On a Saturday or Sunday, my mum and I would make a stack of pancakes and top them with the delicious chocolate spread, or we would ride to our local bakery, come home and slather Nutella on the still-warm croissants. It was an indulgence, but as I got older and became more aware of what I was putting in my body, Nutella disappeared more and more out of my life.
Fast forward to today and the delicious chocolate spread of my childhood has made a welcome return. Unlike the original, the primary ingredient in this recipe is hazelnuts, not sugar, and it doesn’t contain modified palm oil or artificial flavours (check out this article for more info).
But back to business.
This healthy nutella is perfect spread on toast and topped with fresh strawberries or banana slices. I also love dolloping it atop a bowl of oats, blending into smoothies, or simply eating it by the spoonful.
Makes one jar.
Adapted from Jessica Cox’s
Adult Nutella Recipe
2 cups blanched hazelnuts
1/4 cup cacao powder
1-3 tbsp almond milk (depending on desired consistency)
2 tbsp rice malt syrup (or maple syrup, honey, etc.)
1 tsp vanilla extract (optional)
Preheat oven to 180 Celsius (350 F) and dry roast the hazelnuts for around 8 minutes until they become fragrant and begin to turn golden. Now place the roasted hazelnuts in a high-powered blender or food processor and blend until it begins to form a butter. Add the remaining ingredients and blend until it’s smooth and silky. Pour into an air-tight jar and keep in the fridge.

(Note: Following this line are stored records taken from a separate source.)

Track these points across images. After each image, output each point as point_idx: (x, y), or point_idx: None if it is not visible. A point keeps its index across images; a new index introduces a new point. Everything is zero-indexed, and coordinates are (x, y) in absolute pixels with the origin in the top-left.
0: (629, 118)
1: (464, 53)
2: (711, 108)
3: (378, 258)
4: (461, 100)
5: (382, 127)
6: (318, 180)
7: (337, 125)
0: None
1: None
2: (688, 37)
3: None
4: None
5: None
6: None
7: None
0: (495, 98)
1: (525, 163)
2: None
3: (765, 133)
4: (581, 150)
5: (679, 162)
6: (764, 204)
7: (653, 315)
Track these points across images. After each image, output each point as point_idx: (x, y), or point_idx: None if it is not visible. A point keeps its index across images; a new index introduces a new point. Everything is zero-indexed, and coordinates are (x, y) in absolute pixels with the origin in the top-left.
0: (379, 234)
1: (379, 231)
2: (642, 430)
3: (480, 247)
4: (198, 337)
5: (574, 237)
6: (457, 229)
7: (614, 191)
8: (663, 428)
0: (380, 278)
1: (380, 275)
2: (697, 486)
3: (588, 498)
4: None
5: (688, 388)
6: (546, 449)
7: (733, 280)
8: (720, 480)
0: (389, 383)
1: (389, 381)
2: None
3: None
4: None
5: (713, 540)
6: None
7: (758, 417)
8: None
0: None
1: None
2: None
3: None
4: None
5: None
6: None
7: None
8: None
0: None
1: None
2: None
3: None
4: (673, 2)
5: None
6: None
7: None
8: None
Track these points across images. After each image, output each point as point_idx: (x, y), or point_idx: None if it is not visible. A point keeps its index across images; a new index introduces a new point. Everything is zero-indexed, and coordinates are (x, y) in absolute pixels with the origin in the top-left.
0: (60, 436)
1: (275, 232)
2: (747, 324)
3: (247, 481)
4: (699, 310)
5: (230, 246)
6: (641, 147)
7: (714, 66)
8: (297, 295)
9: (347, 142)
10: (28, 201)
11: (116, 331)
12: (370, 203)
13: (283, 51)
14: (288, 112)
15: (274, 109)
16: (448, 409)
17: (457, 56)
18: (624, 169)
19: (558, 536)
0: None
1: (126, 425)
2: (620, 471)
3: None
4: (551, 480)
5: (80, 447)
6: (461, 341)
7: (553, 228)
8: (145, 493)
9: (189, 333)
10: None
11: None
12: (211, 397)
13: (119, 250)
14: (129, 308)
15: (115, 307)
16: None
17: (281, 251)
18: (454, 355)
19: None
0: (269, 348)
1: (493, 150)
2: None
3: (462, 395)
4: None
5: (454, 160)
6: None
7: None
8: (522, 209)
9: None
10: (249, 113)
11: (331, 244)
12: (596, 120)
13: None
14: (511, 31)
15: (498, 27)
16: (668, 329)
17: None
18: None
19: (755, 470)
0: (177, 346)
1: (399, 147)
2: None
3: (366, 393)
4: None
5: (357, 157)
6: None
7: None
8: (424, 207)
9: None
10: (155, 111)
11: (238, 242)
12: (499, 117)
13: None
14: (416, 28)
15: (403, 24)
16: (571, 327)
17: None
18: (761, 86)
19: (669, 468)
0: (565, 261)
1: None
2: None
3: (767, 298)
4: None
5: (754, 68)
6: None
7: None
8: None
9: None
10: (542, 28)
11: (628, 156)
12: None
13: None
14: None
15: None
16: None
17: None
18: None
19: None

Note: Because of the almond milk, a jar of this healthy nutella will only last in the fridge for up to one week. If you want to extend the shelf life, you could easily substitute the milk for oil.
Extra Little Recipe
A Delicious Chocolate Hazelnut Thickshake Recipe
After you have scraped out the healthy nutella into your jar, there will still be some delicious chocolate spread left in your blender jug. Simply add 1 cup of almond milk and blend away! Pour your frothy nutella milkshake into a glass and enjoy.